Em Juízo, corroborou:
Que, quando chegou ao local, a vítima já estava em óbito; Que o agente teria dado ré no caminhão sem perceber a vítima atrás; Que se tratava de uma estrada de chão batido; Que era um dia claro, com visibilidade normal; Que ele estava na pista da direita, no sentido contrário; Que era uma via de média largura; Que encontraram uma porção de drogas na bolsa da vítima, e soube que ela seria usuária de drogas; Que não sabe se ela estaria alterada pelo efeito da droga; Que a casa do cliente era um pouco a frente do lugar da ocorrência; Que o acidente ocorreu na via; Que não se recorda com detalhes, mas acredita que havia um espaço para circulação de pedestres; Que se tratava de um caminhão caçamba; Que, quando chegaram, o agente estava sendo atendido pela ambulância, porque estava em estado de choque (evento 83, Vídeo 242).

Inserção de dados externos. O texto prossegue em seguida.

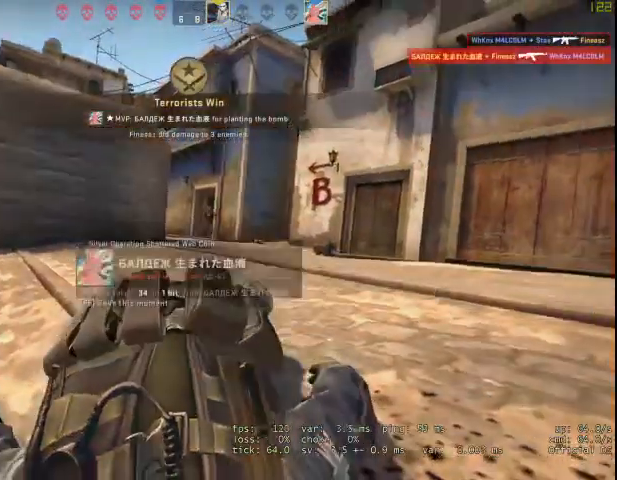
{"keys": [], "mouse": ["left"], "events": []}
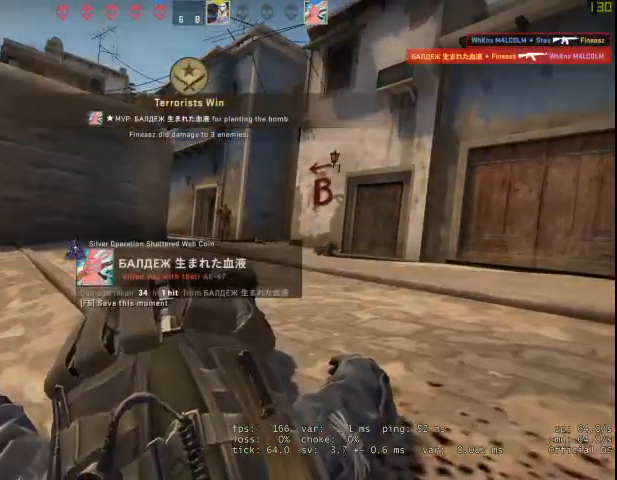
{"keys": [], "mouse": ["left"], "events": []}
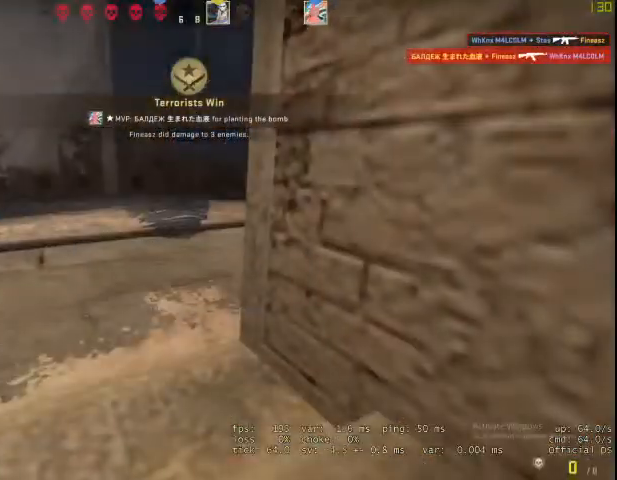
{"keys": [], "mouse": [], "events": [[233, "tab", "down"], [300, "mouse_left", "up"], [400, "tab", "up"]]}
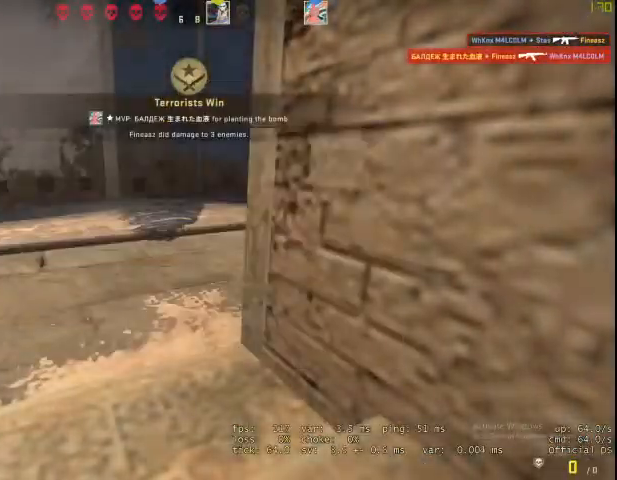
{"keys": [], "mouse": [], "events": []}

Os policiais militares William Ricardo Madeira e Ruben Maciel da Rosa, também responsáveis pelo atendimento à ocorrência, prestaram depoimentos no mesmo sentido durante a etapa investigatória (evento 1, Inquéritos 18/19 e 35).

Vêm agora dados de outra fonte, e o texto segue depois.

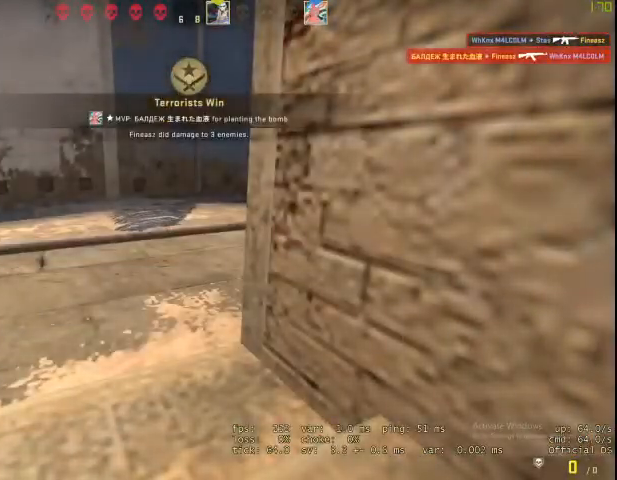
{"keys": ["tab"], "mouse": [], "events": [[267, "tab", "down"]]}
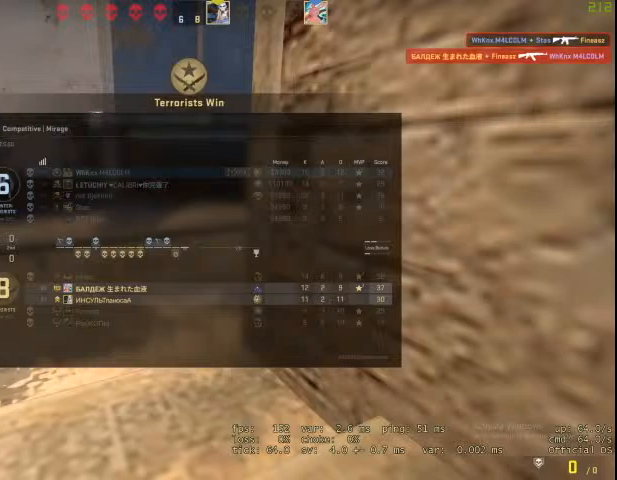
{"keys": ["tab"], "mouse": [], "events": []}
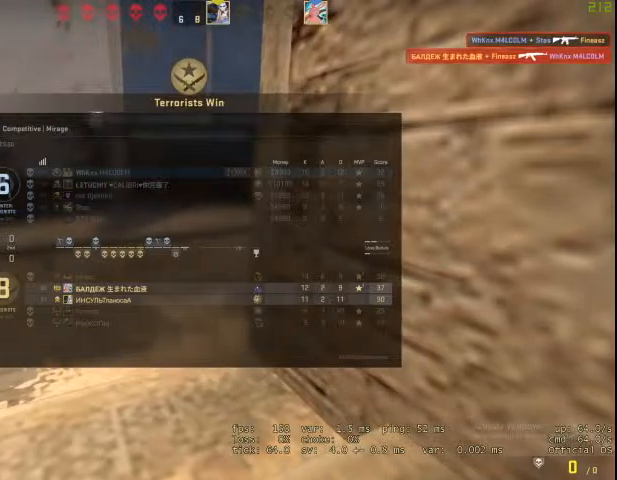
{"keys": ["tab"], "mouse": [], "events": []}
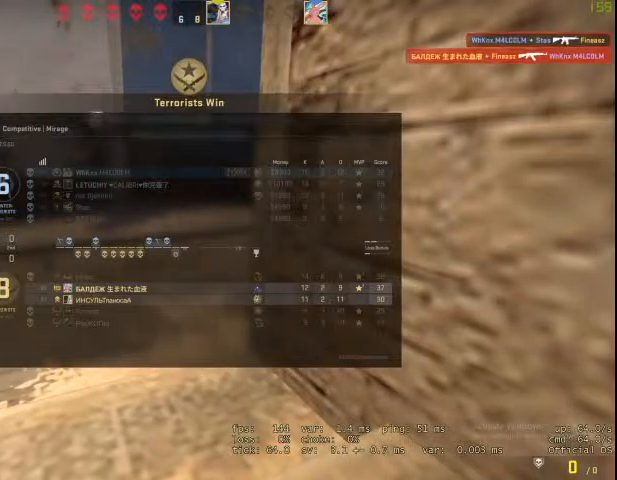
{"keys": ["tab"], "mouse": [], "events": []}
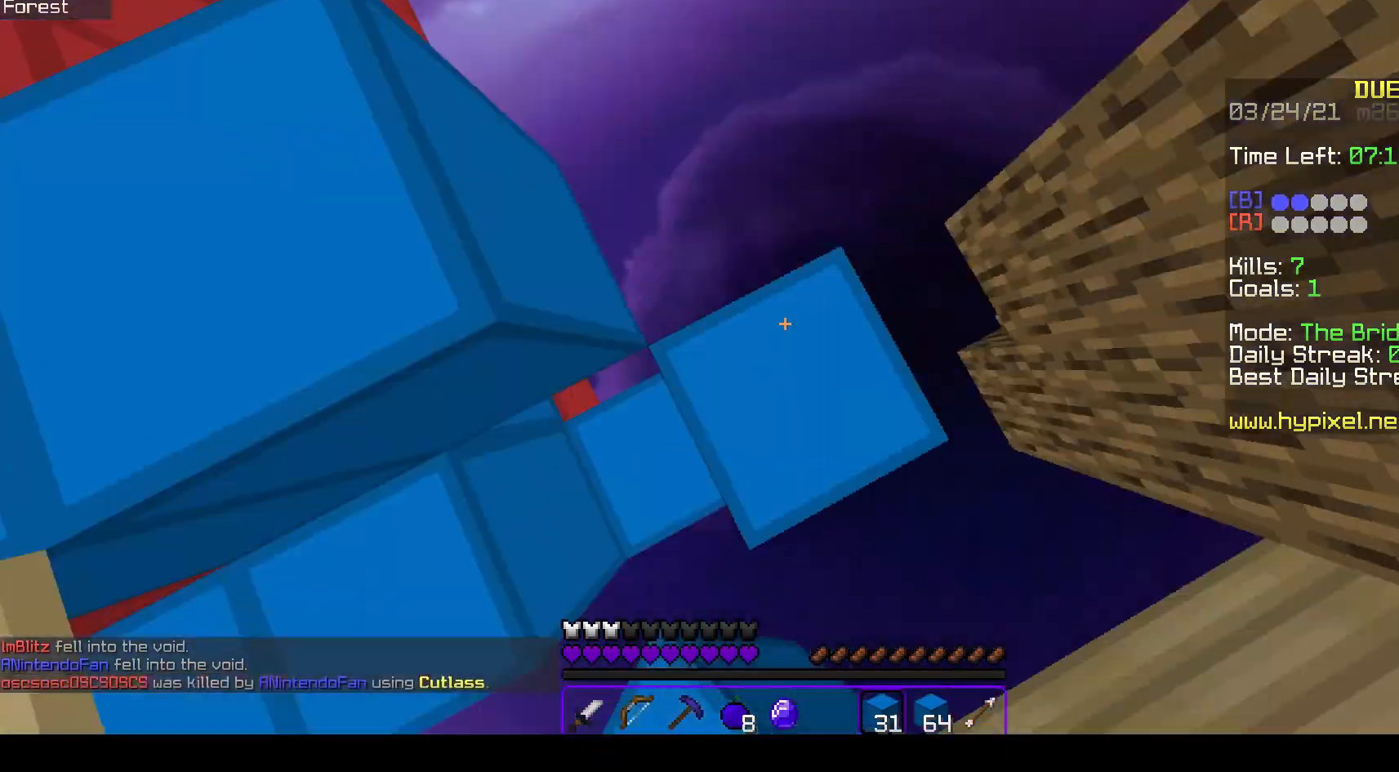
Gameplay with keyboard and mouse; each line is a JSON object with the keys and mouse buttons held at the frame after it. "events" lists presses ("down") and releases ("up") of "a", "d", "s", "space", "w", "mouse_left" and "mouse_right" between this image and that frame as [ms after this image, input, new state], when the widget could be followed in between. "mouse_left", "mouse_right" = the "left", "right" buttons of the "mouse" list. No other keys are recorded. Fast repeated clicks can show as one long hold. Mouse movement is not recorded.
{"keys": ["w"], "mouse": ["left"], "events": [[100, "mouse_left", "up"], [133, "mouse_right", "down"], [183, "d", "up"], [333, "d", "down"], [367, "mouse_right", "up"], [433, "mouse_left", "down"], [450, "d", "up"]]}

Já na etapa judicial, William Ricardo Madeira reiterou a versão apresentada anteriormente com poucos detalhes, devido ao decurso do tempo desde a ocorrência.

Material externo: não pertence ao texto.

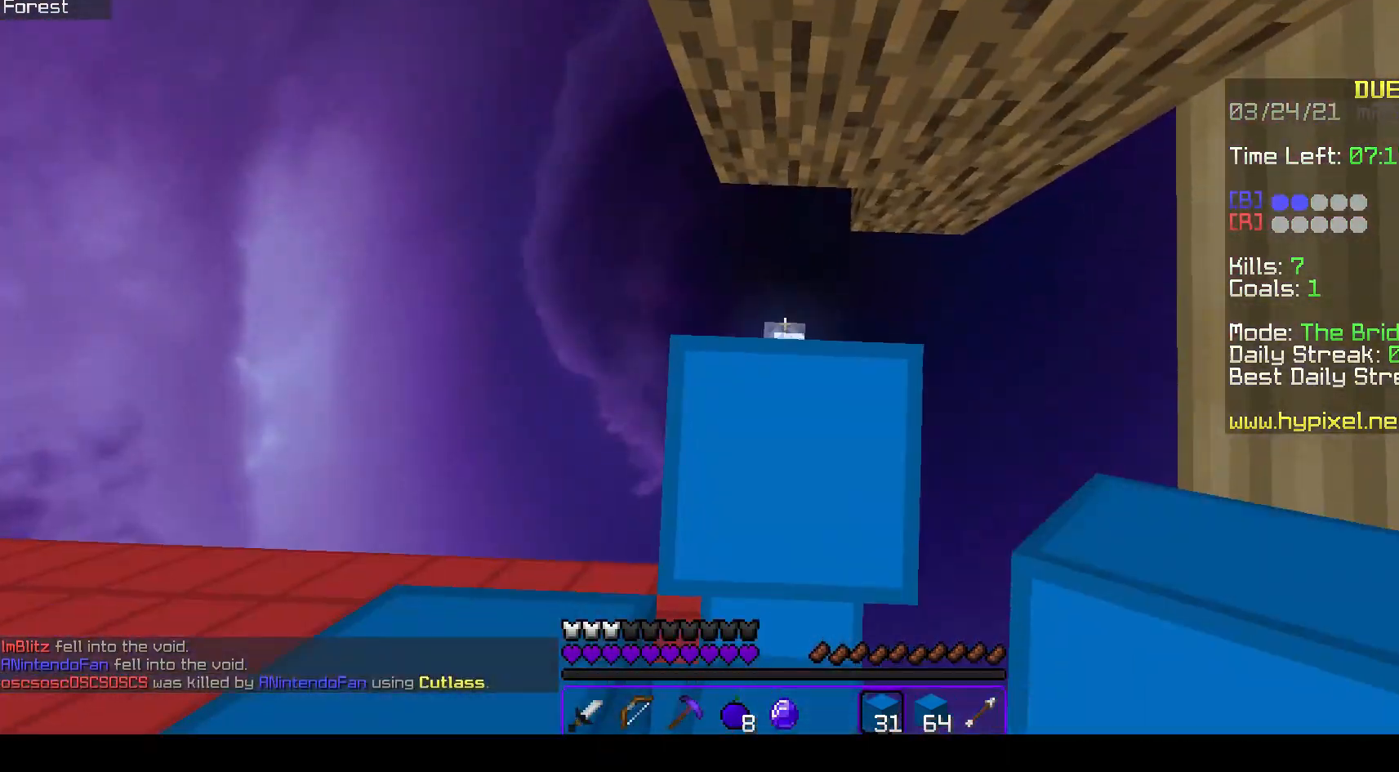
{"keys": ["a"], "mouse": ["left"], "events": [[167, "space", "down"], [250, "mouse_left", "up"], [283, "w", "up"], [367, "a", "down"], [367, "mouse_left", "down"], [417, "space", "up"]]}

E o policial Ruben Maciel da Rosa acrescentou, conforme transcrição efetuada na sentença e contra a qual a defesa não se insurgiu:
Que, não conhece o acusado Clécio; que é Policial Civil e atua como auxiliar criminalista; que recorda de ter atendido este ocorrido em outubro de 2016; que confirma que foram feitas fotos, bem como que era um dia claro e com o tempo bom; que não presenciou os fatos; que, ao chegar, a vítima já estava em óbito; que haviam muitos populares no local; que não conseguiu levantar nenhuma testemunha ocular; que soube que o caminhão tinha ido descarregar um material em uma casa um pouco mais para frente do local do acidente; que soube que o mestre de obras ou pedreiro que estava lá, quando o caminhão começou a dar marcha à ré, avistou uma pessoa passando atrás do caminhão; que o pedreiro imaginou que a pessoa estaria no ponto cego de visão do motorista; que o pedreiro teria tentado avisar o motorista; que, segundo o pedreiro, o motorista não ouviu e seguiu dando ré em velocidade compatível e olhando para os dois retrovisores, mas não percebia que tinha alguém atrás; que realmente existe um ponto cego grande no caminhão; que, então, aconteceu o acidente; que, após o acidente, o motorista estava muito mal e foi levado ao hospital, pois estava totalmente abalado emocionalmente; que, naquela rua, um...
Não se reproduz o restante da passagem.